_EXTRACT TO READ:_
- Also known as: Aceto Da Bassamico, Azzido Ba Bass
- Born: Ingo Martens 29 August 1971 (age 54)
- Genres: Breakbeat; house; garage;
- Occupations: DJ, producer
- Years active: 1996–present

= Azzido Da Bass =

German musician

Azzido Da Bass (born Ingo Martens; 29 August 1971) is a German DJ and record producer based in Hamburg.

==Early life==
Over the years, Martens was influenced by a wide range of music genres: as a youth, he first became interested in hip hop and break dance; by the mid-1980s, he began collecting electronic and synthpop albums from groups such as Depeche Mode, Kraftwerk and Nitzer Ebb; a few years later, it was acid house and hardcore groups. In the early 1990s, Carl Cox gave Martens a cassette tape of various remixes, which had a substantial impact of Martens' view on music, paving the way for his future career.

==Career history==
===DJ performances===
Further inspired by the performances of local and international DJs on tour, Martens began his own DJ career in 1996 under the name Azzido Da Bass. One year later, he would secure his first professional job in Hamburg, Germany. The performance was a success, opening the door to additional jobs in northern Germany performing in clubs, competitive events and private parties, and within four years, Da Bass was a significant player within the German techno music scene, with tours both domestically and internationally.

===Record producer===
Da Bass aspired to create his own original music after several years as a DJ. After meeting producer/songwriter Stevo Wilcken in 1998, Da Bass made the transition to record producer. The duo co-wrote their first original song "Dooms Night", which was released in 1999 at the Love Parade in Berlin. Although the song did well in Germany, it languished outside the top 40 of the UK Singles Chart until a remix of the song was released by Timo Maas in 2000. The remix's popularity sent the track to No. 8 on the UK charts. Soon after, the song made major appearances around the world, including at the MTV Music Awards in 2000, several American and European commercials, and in the movie soundtrack to Angeled.

_INFORMATION SHOWN:_
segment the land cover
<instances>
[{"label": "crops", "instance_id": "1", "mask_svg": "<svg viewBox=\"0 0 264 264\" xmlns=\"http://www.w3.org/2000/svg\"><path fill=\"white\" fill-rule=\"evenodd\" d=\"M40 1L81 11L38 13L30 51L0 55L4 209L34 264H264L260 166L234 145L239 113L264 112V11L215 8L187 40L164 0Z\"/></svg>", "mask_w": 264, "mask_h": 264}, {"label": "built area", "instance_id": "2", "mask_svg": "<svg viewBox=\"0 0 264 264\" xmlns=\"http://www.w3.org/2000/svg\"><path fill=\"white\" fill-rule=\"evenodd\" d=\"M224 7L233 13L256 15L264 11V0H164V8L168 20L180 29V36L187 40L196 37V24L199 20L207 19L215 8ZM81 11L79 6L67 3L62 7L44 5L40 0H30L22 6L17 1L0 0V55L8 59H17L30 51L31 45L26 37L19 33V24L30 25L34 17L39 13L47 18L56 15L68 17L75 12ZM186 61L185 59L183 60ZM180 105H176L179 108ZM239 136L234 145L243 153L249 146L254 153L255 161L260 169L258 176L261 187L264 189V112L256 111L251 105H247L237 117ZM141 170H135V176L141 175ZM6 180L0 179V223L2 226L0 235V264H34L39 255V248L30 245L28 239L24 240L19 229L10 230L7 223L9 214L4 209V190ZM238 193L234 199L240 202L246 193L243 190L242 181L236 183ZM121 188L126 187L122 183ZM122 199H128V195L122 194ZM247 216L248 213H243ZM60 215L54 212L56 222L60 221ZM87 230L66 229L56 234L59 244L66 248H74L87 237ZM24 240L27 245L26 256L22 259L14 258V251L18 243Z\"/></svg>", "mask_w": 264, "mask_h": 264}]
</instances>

_TO-DO LIST:_
[a] In the article on Azzido Da Bass, who released the 2000 remix of "Dooms Night"?
[b] Continue the article on Azzido Da Bass from its last sentence.

_RESULTS BY TASK:_
[a] Timo Maas.

[b]
Da Bass and Wilcken continued to produce a mixture of original songs and remixes thereafter, including a remix of the song "House of God" by Dimensional Holofonic Sound and their next hit "Speed (Can You Feel It?)" in 2002. The track peaked at No. 68 on the UK Singles Chart.

In 2005, Da Bass founded the independent record label Luscious Sound. His goal was to allow music artists to create their material with a minimal amount of interference from above.

==Discography==
===Singles===
- 1999/2000: "Dooms Night" - UK #8, IRE #37, SWI #25, AUT #42, GER #43
- 2002: "Speed (Can You Feel It?)" - UK #68
- 2005: "Knightz of the Living Bassheadz"
- 2005: "Strobelightz"
- 2006: "Lonely by Your Side"
- 2007: "So Wrong"
- 2009: "I Want U"
- 2010: "Music for Bagpipes"
- 2010: "They're Killin It" (Malente vs Azzido Da Bass)
- 2011: "Dooms Day"
- 2011: "We Love Hamburg"
- 2011: "Hunting" (Malente vs Azzido Da Bass)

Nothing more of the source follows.